Possible Limits to “TPS as an Admission”

Last Updated

August 28, 2017

Recent guidance from U.S. Citizenship and Immigration Services indicates that the agency is no longer placing a hold on the adjudication of applications for adjustment of status filed by recipients of Temporary Protected Status, or TPS, in the jurisdictions of the Sixth and Ninth Circuits. This updated guidance comes in light of those federal appellate courts’ decisions in Flores v. USCIS, 718 F.3d 548 (6th Cir. 2013) and Ramirez v. Brown, 852 F.3d 954 (9th Cir. 2017). 

This development raised the question among some affiliates: if a person’s TPS expires or is terminated, does the fact that TPS was granted in the past still satisfy the “admission” requirement for adjustment of status?

CLINIC urges caution in pursuing this strategy. Both the Flores and Ramirez courts rely on the language of INA § 244(f)(4) to hold that TPS qualifies as an admission for purposes of adjustment of status. This statute states:

During the period in which an alien is granted temporary protected status under this section - … (4) for purposes of adjustment of status under section 245 … the alien shall be considered as being in, and maintaining, lawful status as a nonimmigrant.” INA § 244(f)(4) (emphasis added)

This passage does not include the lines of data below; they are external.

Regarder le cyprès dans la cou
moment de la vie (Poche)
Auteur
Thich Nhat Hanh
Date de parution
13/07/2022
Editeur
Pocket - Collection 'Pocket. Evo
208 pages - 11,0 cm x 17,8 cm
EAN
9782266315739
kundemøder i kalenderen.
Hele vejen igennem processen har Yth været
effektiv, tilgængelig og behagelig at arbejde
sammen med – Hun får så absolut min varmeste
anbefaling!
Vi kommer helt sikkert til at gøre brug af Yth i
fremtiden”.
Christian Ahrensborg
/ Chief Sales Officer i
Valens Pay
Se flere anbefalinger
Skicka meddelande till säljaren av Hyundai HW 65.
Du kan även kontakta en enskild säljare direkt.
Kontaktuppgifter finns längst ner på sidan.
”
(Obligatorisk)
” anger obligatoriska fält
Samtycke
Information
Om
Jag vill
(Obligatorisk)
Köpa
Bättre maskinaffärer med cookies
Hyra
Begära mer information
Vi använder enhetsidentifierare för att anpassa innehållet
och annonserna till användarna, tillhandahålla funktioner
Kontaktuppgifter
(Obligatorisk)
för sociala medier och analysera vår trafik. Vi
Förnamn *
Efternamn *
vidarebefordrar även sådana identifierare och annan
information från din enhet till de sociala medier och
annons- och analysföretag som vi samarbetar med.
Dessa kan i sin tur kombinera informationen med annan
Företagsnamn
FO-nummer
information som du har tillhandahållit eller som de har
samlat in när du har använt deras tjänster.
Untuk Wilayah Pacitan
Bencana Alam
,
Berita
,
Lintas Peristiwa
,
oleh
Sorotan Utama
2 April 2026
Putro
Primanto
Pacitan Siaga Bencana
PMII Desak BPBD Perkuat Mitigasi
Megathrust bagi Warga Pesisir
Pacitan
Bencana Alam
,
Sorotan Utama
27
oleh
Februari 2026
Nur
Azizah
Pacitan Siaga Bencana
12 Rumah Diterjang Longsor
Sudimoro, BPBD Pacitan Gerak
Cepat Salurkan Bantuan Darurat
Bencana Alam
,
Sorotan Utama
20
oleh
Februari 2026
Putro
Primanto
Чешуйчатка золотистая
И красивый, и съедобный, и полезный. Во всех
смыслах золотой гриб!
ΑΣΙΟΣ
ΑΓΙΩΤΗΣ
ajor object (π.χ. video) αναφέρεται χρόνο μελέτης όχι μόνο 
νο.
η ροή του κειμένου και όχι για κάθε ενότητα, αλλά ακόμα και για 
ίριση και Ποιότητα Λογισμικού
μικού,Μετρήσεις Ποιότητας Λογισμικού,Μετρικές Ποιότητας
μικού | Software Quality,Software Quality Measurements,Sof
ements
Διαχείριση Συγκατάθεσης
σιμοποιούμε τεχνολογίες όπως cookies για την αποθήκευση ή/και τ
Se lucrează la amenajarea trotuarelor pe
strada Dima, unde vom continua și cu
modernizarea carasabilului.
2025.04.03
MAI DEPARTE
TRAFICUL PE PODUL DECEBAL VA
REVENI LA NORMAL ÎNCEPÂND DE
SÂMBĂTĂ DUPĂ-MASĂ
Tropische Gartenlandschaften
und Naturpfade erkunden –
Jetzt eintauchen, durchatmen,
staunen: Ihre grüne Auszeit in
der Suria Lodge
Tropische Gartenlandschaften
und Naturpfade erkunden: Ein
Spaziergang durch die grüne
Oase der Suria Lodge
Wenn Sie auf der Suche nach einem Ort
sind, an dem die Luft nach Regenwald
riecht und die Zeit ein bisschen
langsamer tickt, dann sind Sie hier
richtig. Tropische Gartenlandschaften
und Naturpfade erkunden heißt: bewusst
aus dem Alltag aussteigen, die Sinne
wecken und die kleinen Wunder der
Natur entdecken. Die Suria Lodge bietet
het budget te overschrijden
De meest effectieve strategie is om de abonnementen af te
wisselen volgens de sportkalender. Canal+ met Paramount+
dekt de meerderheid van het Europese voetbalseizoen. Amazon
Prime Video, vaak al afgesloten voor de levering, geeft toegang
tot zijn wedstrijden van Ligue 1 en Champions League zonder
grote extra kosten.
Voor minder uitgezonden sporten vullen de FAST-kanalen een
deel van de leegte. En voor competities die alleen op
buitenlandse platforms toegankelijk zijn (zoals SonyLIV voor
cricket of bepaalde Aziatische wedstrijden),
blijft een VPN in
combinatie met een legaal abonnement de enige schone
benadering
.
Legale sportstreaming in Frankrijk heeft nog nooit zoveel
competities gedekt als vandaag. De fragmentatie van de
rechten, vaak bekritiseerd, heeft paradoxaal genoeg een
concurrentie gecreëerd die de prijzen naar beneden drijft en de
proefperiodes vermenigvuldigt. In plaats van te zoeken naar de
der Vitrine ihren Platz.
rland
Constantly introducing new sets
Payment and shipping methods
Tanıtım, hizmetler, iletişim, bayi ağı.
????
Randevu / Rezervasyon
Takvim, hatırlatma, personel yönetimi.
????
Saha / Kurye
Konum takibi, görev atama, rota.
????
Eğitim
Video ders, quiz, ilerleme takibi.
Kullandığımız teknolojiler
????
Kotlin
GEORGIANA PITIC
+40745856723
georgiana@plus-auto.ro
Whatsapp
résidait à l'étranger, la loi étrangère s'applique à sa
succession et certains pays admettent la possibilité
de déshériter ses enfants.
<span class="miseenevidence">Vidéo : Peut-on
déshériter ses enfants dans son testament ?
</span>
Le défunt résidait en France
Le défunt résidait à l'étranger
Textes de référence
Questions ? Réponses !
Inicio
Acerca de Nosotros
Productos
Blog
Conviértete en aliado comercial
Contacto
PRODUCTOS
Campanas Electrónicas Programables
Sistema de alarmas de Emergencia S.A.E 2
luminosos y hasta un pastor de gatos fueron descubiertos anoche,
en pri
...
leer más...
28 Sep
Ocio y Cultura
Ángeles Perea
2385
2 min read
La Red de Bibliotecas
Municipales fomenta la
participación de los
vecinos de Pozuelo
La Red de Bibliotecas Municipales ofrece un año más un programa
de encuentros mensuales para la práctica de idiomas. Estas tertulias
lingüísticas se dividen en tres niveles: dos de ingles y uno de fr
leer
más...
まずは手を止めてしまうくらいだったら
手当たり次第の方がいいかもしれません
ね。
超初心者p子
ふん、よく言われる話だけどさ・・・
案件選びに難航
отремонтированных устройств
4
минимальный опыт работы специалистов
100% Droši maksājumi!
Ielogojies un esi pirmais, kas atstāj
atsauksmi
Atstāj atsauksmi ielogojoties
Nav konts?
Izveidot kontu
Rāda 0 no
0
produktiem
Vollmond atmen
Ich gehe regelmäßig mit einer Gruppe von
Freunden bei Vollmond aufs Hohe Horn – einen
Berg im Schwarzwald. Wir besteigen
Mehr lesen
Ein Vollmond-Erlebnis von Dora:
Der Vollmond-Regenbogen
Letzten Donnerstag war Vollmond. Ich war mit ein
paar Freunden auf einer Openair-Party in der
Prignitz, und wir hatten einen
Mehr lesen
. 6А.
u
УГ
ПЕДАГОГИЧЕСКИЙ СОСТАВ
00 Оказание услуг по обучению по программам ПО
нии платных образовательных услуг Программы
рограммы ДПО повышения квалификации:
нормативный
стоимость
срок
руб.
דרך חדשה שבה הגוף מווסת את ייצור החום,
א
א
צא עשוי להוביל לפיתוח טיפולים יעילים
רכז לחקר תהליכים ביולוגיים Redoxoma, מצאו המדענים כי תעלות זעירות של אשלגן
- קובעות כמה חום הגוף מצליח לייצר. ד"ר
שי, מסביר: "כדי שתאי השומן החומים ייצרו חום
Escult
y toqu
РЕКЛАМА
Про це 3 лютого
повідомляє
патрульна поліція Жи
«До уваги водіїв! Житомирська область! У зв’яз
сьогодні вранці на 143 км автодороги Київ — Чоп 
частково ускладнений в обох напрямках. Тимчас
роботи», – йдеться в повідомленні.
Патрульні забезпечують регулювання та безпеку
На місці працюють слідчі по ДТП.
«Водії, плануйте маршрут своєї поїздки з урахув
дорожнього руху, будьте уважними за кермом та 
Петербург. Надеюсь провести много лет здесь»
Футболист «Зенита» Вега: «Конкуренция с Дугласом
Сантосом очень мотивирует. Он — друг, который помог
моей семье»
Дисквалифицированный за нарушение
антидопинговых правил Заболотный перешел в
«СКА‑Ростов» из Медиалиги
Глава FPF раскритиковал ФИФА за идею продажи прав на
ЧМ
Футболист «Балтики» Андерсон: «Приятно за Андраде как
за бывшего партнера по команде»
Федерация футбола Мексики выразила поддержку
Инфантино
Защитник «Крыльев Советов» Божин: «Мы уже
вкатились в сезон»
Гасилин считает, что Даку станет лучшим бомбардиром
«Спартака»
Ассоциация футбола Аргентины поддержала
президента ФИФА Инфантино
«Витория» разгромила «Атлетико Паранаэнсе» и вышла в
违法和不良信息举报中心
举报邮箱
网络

Notice that the beneficial clause for purposes of adjustment of status is limited to the period in which the person is granted TPS. In other words, the Department of Homeland Security may argue that TPS only constitutes an admission while the applicant is in valid TPS status, and that the TPS holder reverts to an unadmitted status if TPS is terminated or expired. The idea that a TPS holder might “revert” to an unadmitted status is bolstered by the Ninth Circuit’s decision in United States v. Hernandez-Arias, 757 F.3d 874 (9th Cir. 2014). In that case, the Ninth Circuit held that if temporary resident status under IRCA was terminated, an applicant for adjustment of status was no longer considered admitted. While the reasoning of Hernandez-Arias does not apply directly in the TPS context, it is instructive when considering the limitations on TPS-based adjustments of status.